I had a little side project at the time to write a JavaScript interpreter in F# (as a cathartic tool in my transition from working on F# to working on JavaScript), and part of that was a fairly solid JavaScript (ES5) parser. I made some (surprisingly minor) modifications to the grammar to support the new constructs we were adding with Strada — mostly along the lines of this:
I hacked into the pretty-printer a way to emit the resulting ASTs as plain JavaScipt — but instead of throwing away the types, I converted them into into Closure Compiler comments. Now, there’s more or less no way to make this a robust process — but it was enough for the demo!

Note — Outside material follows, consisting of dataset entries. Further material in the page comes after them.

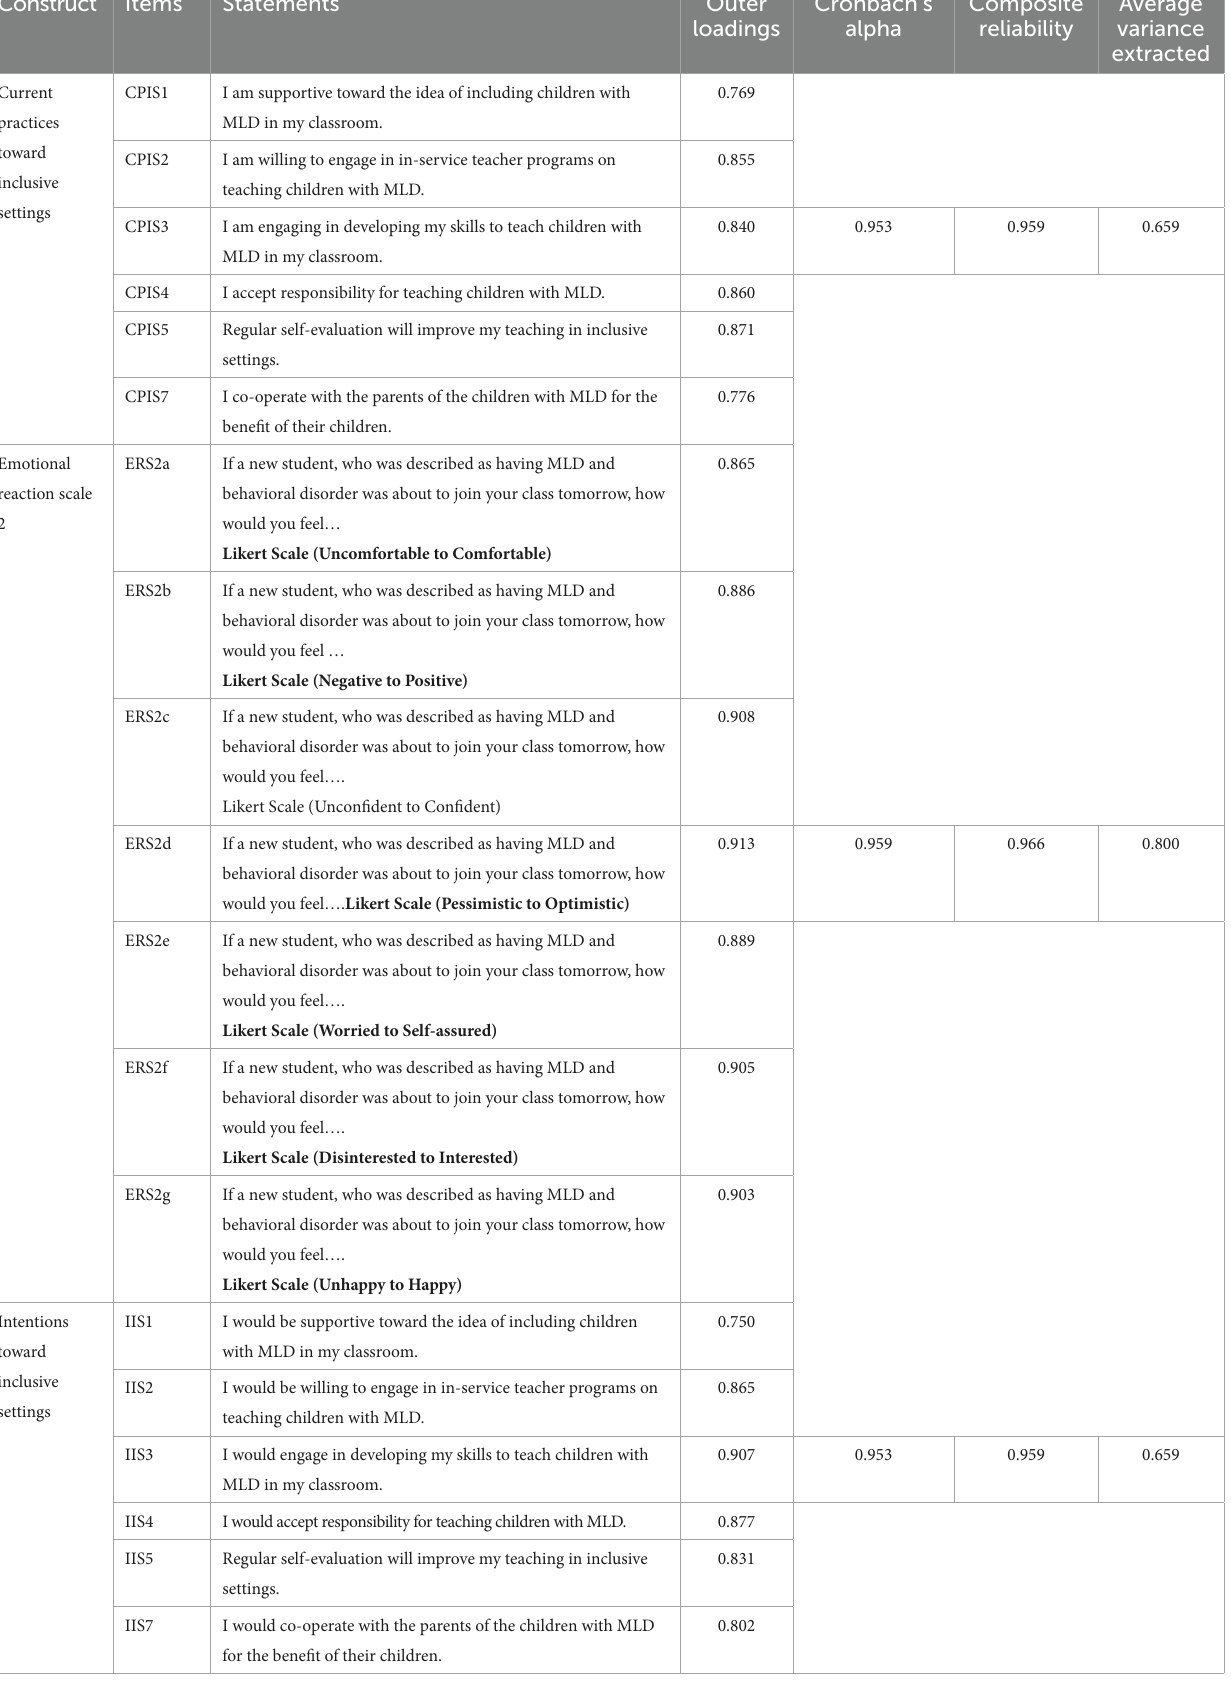
TABLE 1 Outer loadings, reliability, and convergent validity. Construct Items Statements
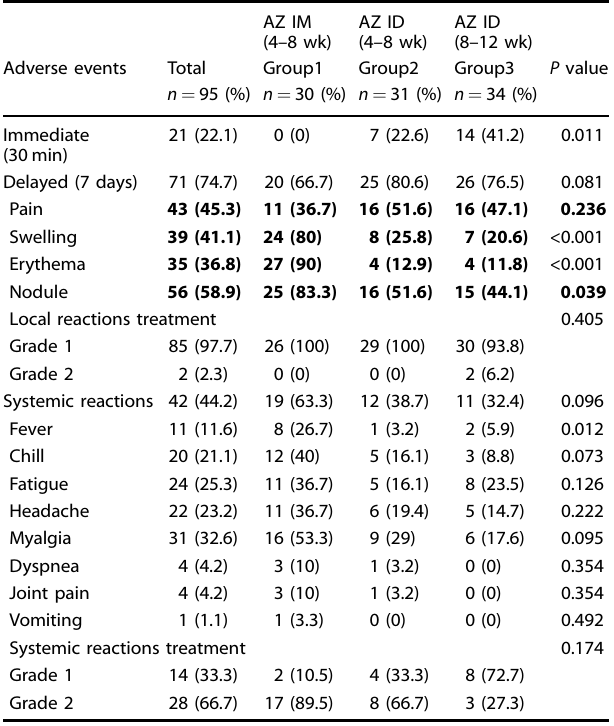
P value refers comparisons between Group1 and Group2 which were determined using Chi ’ s square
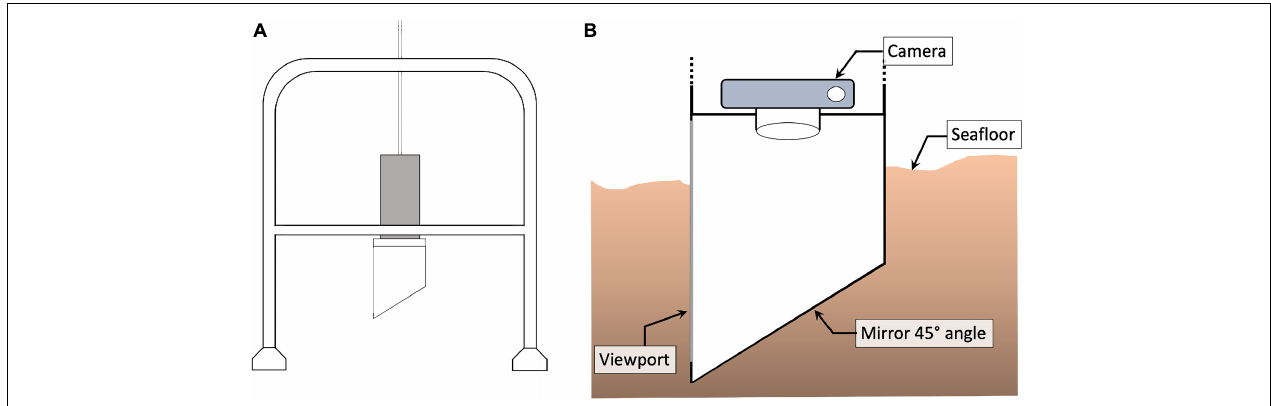
FIGURE 1 | (A) Schematic of the SPI camera lander system. (B) Close up view of a SPI camera inserted into the sediment at the seafloor with a downward-looking camera, 45-angled mirror and viewport allowing to see the water-sediment interface.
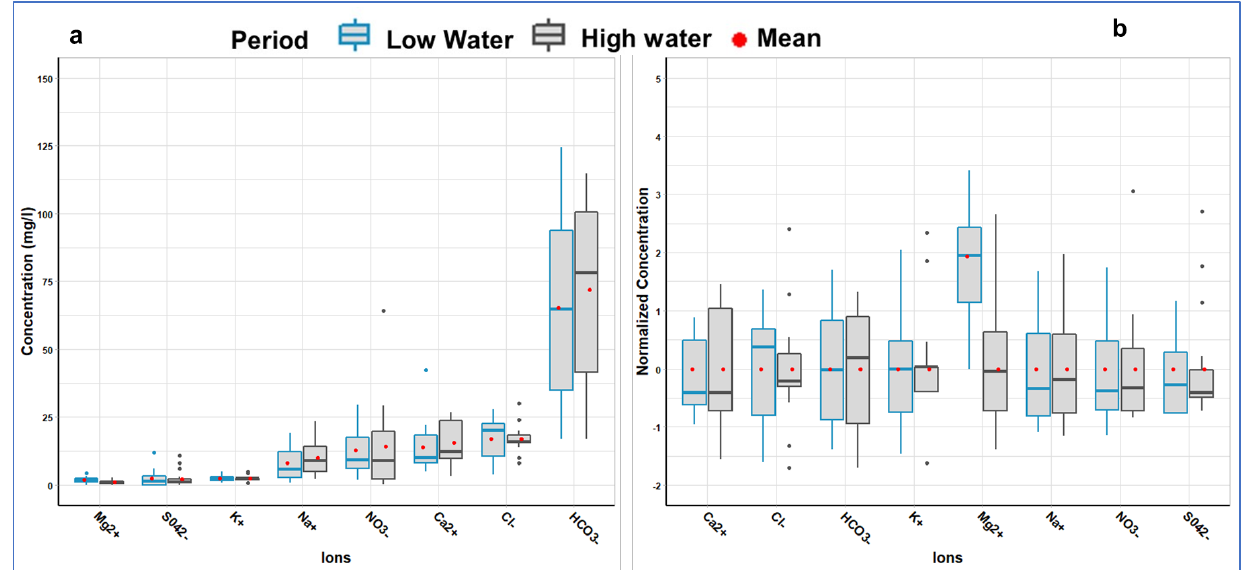
Figure 6. Plotting of statistical values of concentration of major ions of water sampled from observation wells during low- and high-water periods Sanon site: ( a ) raw concentration in mg/L and ( b ) normalized concentration.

From there — you guessed it — we just invoked the Closure Compiler on the resulting code as a “type checker”. Closure Compiler had (and still has) a convenient hosted service on AppEngine, so we just POSTed the pretty-printed code to that service to get errors.
These were also the days of Silverlight (and Flash) still playing a meaningful role on the client side. And so to run the parser (implemented in F#), we hosted it as Silverlight inside the page — which reached out to find text/strada
scripts, parse them, send them to Closure and report the errors.
The result was that we could get live error reporting as we changed the contents of the <script>
tag inside the developer tools, giving the impression that there was just a background typechecker running. This managed to demo some key parts of the experience we were trying to enable — even though in practice the way were were showing it couldn’t possibly scale to even a single real user 😄.
Here’s one more of the code snippets we demoed. You can see a few more interesting differences from what became TypeScript here — double
as a type instead of number
(we imagined we might add int
as well — but that took us away from JavaScript semantics) and the I
prefix on interfaces as a C#-inspired convention — along with some things that stayed, like interfaces and the ability to seamlessly mix untyped object lookups with strongly typed classes.
A little over a year and a half after that first demo, we launched TypeScript. And in the 5 years since, TypeScript has become one of the fastest growing programming languages across the software industry.
Watching now from the outside, I’m constantly impressed with the TypeScript team’s ability to both stay true to it’s roots of being a thin layer on top of JavaScript, while at the same time evolving to meet the challenges of being a typesystem that can in practice be productively used across almost any JavaScript codebase. As new frameworks and development styles have emerged in the JavaScript ecosystem, TypeScript has managed to evolve as well, while still staying focused and approachable.
Congrats to everyone on the team and in the TypeScript community for the incredible work making this happen!